Dans ces situations de fin de vie, « la vraie question fondamentale, c’est la question de la liberté », explique Emmanuel Hirsch. Or « quelle liberté pour la personne sédatée d’une manière profonde et continue ? » Il regrette le « drame » des discussions qui « abordent ces questions d’une manière trop superficielles, sans aller dans le fond ». Pour sa part, il appuie son intervention sur de nombreuses citations officielles : « Si les gens les avait un peu consultés, ils n’auraient pas été dans cette désinvolture par rapport aux rédactions qu’on aura de la prochaine législation », regrette-t-il.
Il ne prend pas de gants pour qualifier la proposition de loi Claeys Leonetti : un « désastre », un « gâchis », une loi « violente ». Il ne se fait plus d’illusions sur l’issue de la navette : la « commission mixte paritaire ne fera que valider ce qui a été fait par l’Assemblée Nationale ». Il déplore le vote « concerté » dans un « consensus mou » de la proposition 21 de François Hollande, sans « pousser le curseur trop haut pour ne pas créer une polémique inacceptable », et dans un flou qui « trompe tout le monde ». L’ « honnêteté » et la cohérence des politiques est mise en question. Pour lui cela ne fait aucun doute, c’est « une loi transitoire ».
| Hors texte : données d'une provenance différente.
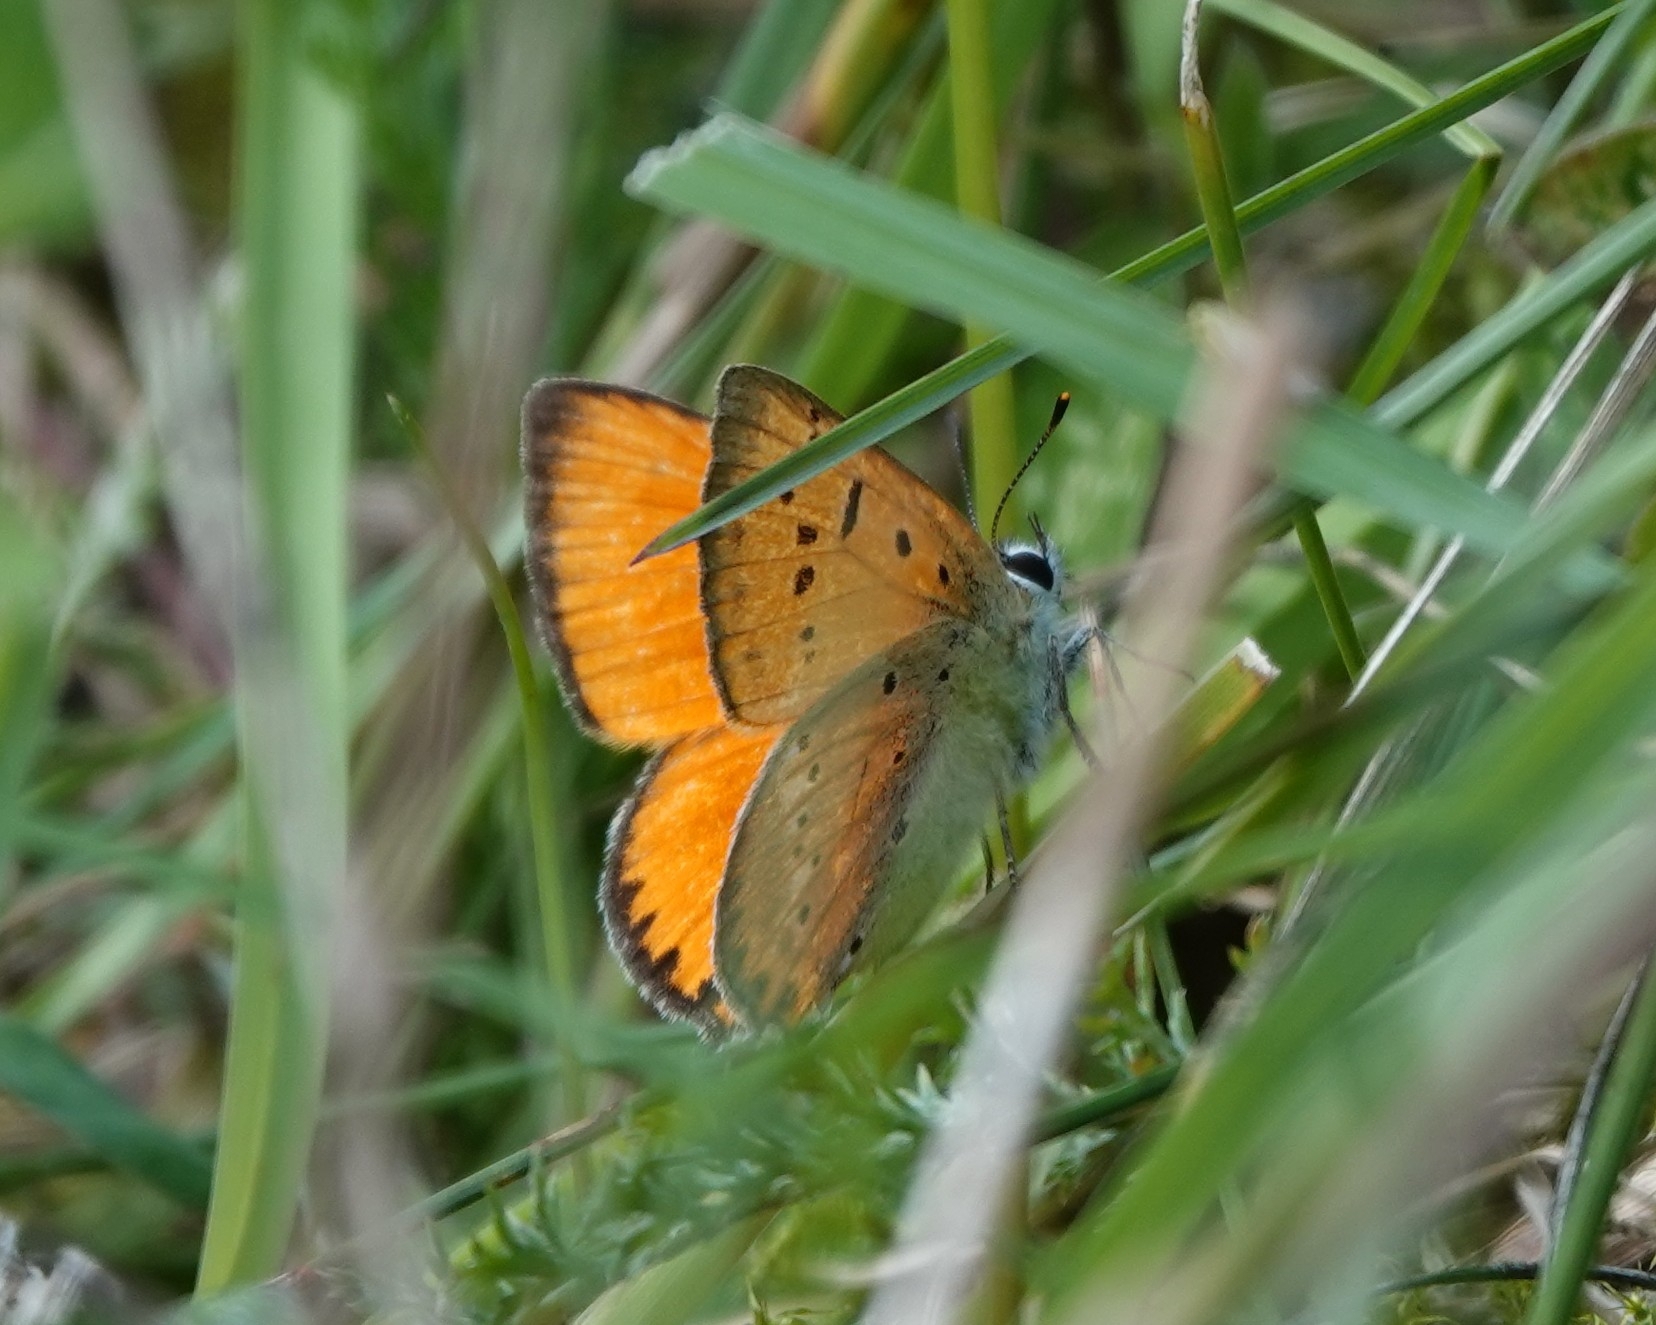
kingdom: Animalia
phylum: Arthropoda
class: Insecta
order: Lepidoptera
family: Lycaenidae
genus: Lycaena
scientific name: Lycaena virgaureae
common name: Scarce copper
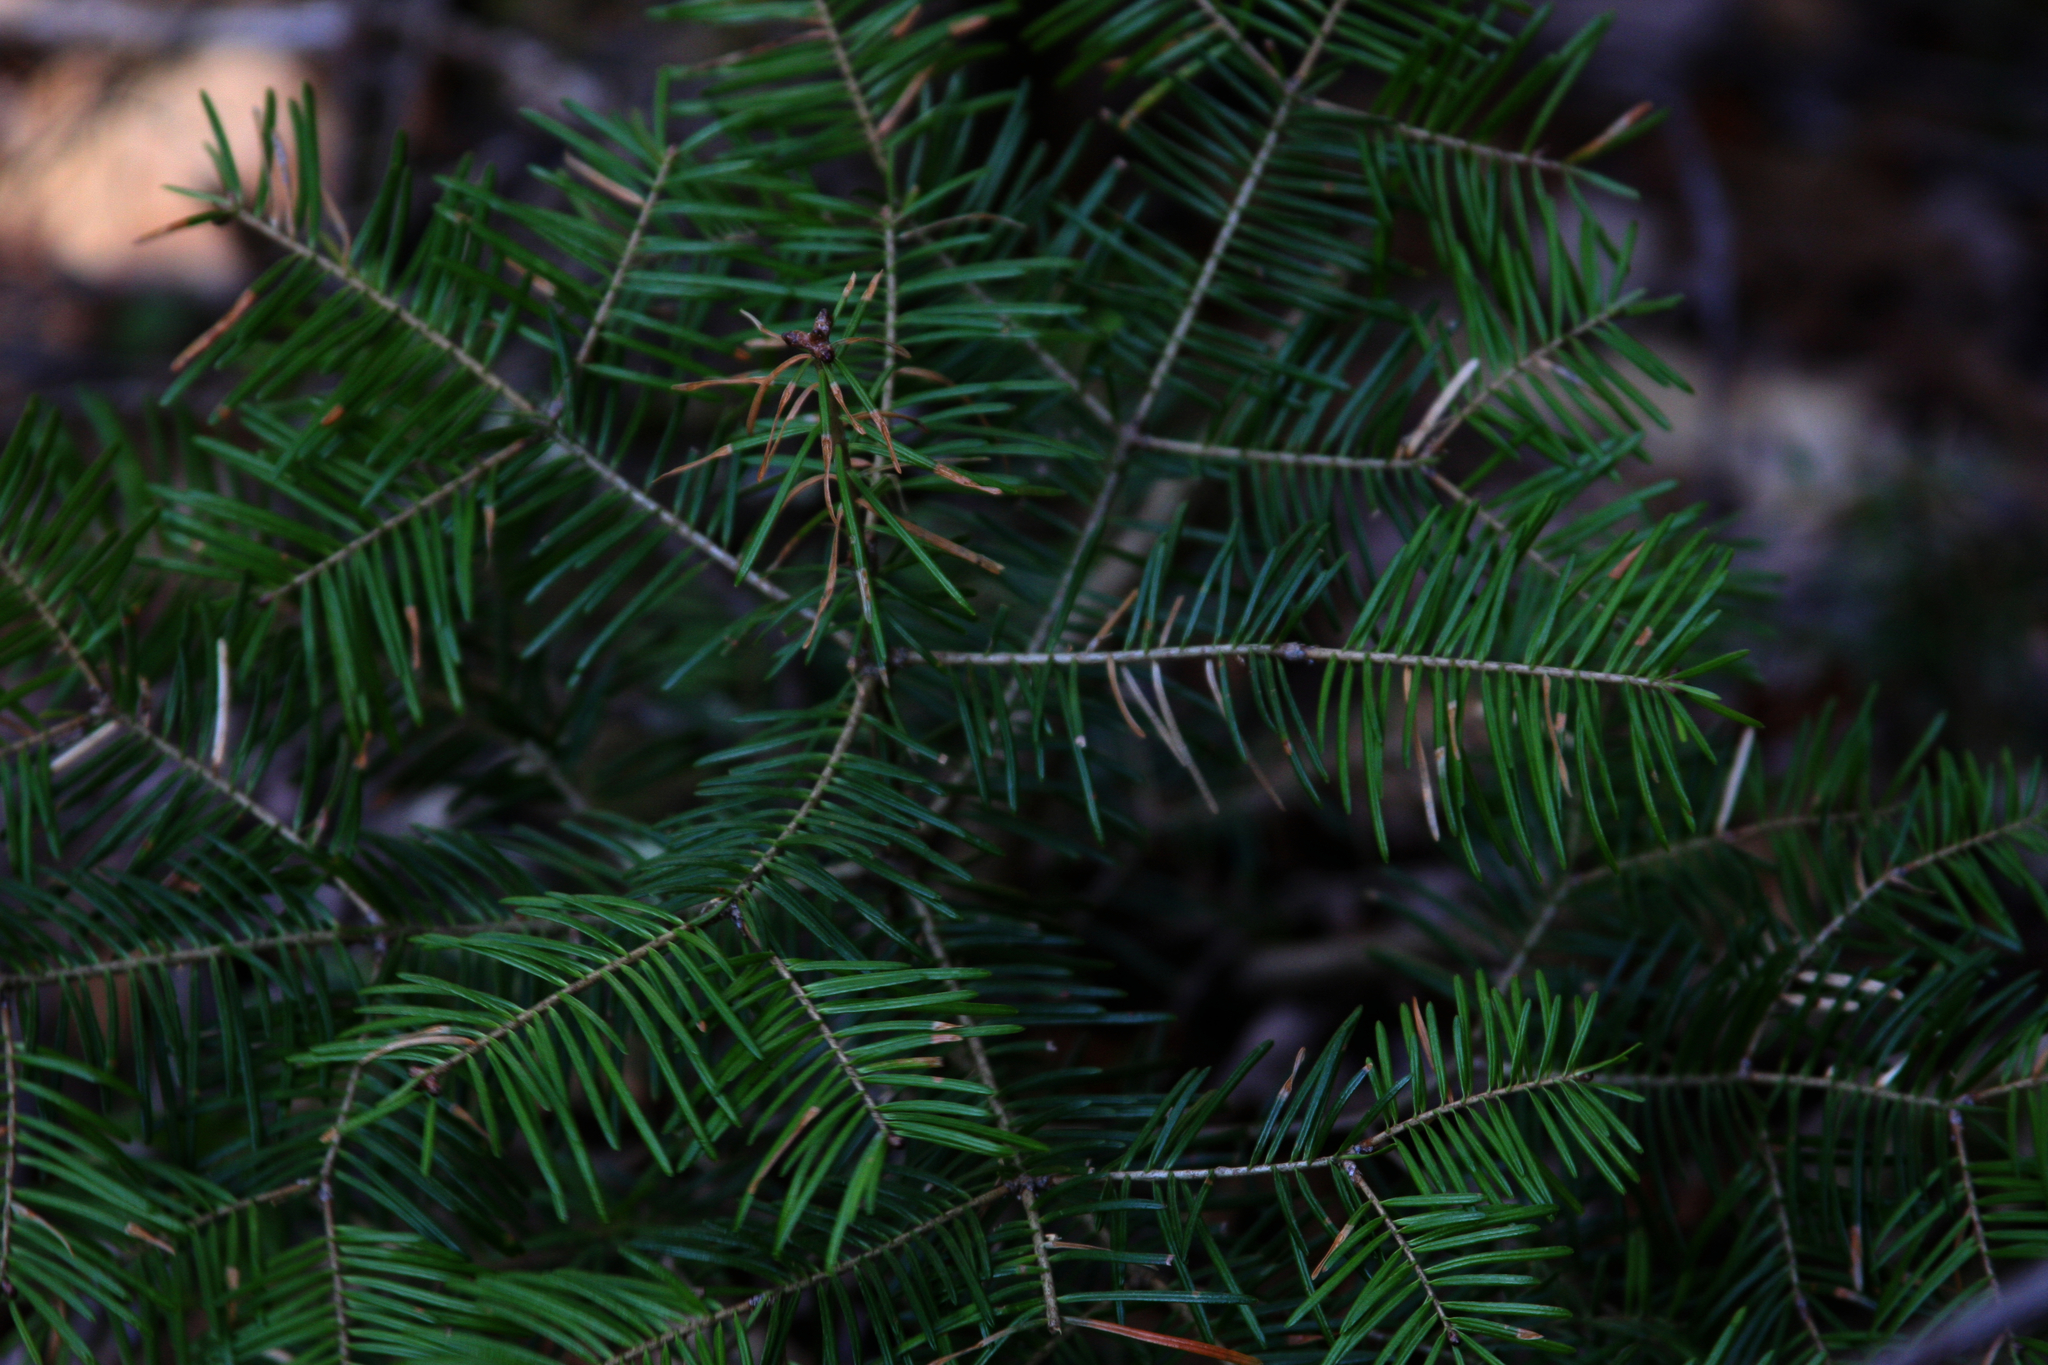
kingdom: Plantae
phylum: Tracheophyta
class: Pinopsida
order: Pinales
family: Pinaceae
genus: Abies
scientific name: Abies balsamea
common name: Balsam fir
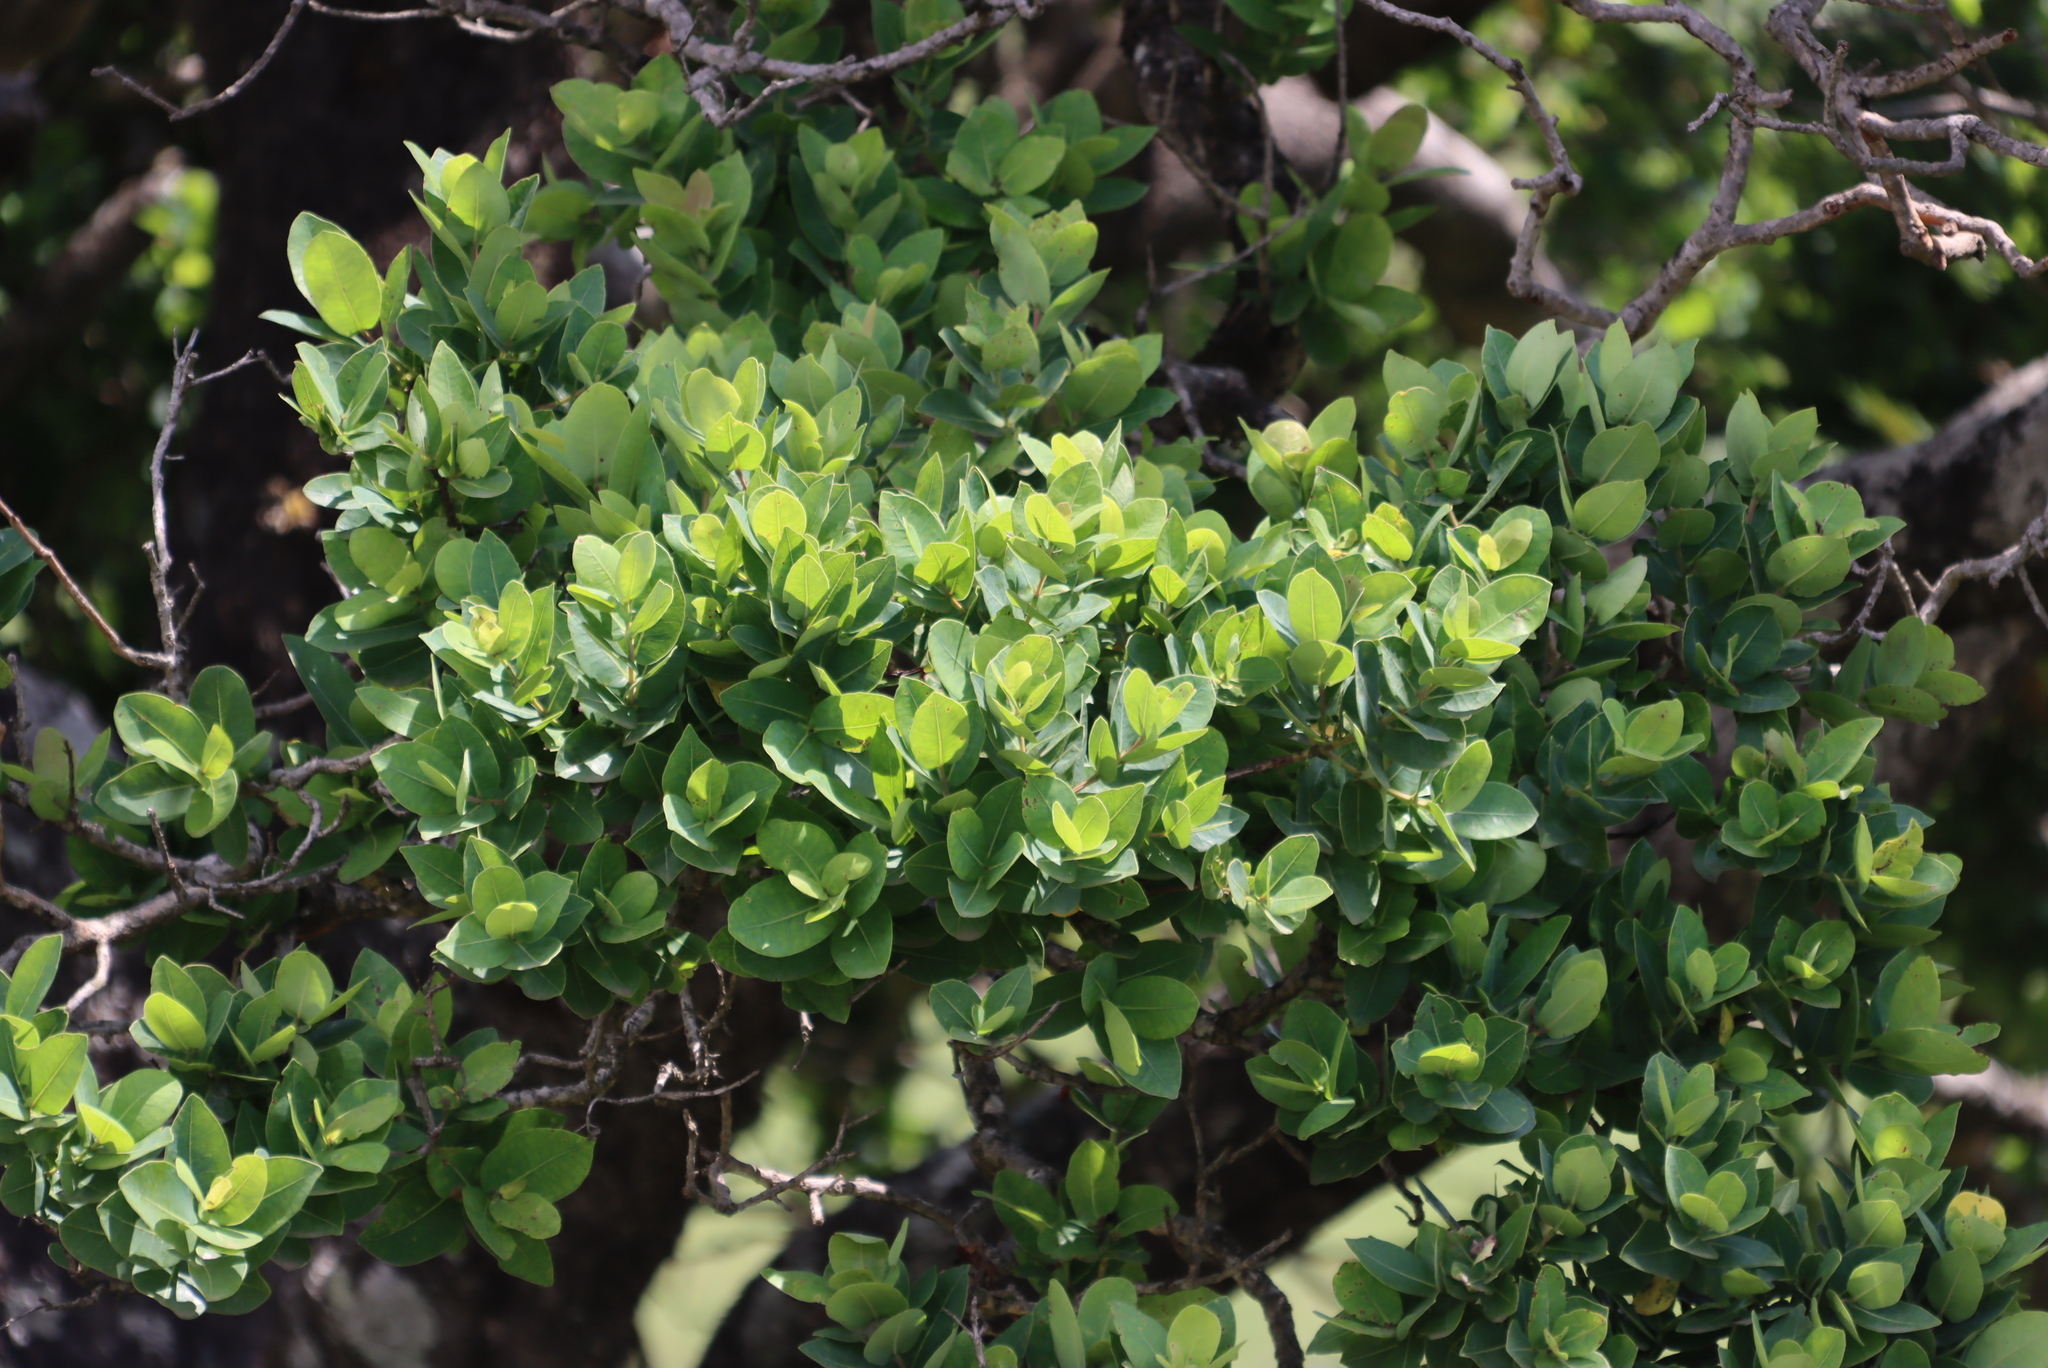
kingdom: Plantae
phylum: Tracheophyta
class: Magnoliopsida
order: Myrtales
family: Myrtaceae
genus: Syzygium
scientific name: Syzygium cordatum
C’est l’équilibre entre la « protection de la vie et le droit de la personne d’être soulagée » qui aurait du être préservé, pas un équilibre politicien qui est « insatisfaisant » pour tous. Il dénonce la position de la SFAP qui a signé « avec légèreté » son soutien à la PPL. « C’est une loi qui fragilise la société là ou on avait plutôt à renforcer un certain nombre de lignes de fond ! »
L’espace éthique d’Île de France proposera dans les prochains mois une formation approfondie à l’accompagnement pour les professionnels « qui seront confrontés de plus en plus à une demande d’euthanasie ». Car « la vraie actualité du soin pour vous, regrette Emmanuel Hirsch, va être la pratique de l’euthanasie, c’est à dire la pratique de la sédation profonde et continue », et la relation de soin sera à présent envisagée « d’une manière un peu différente : une relation avec des dormants, des endormis ! » Ce « nouveau concept français » est d’ailleurs sujet de dérision au delà de nos frontières.
Enfin, il propose d’« accompagner la vie des personnes » plutôt que de chercher à tout prix à les « accompagner à la mort ».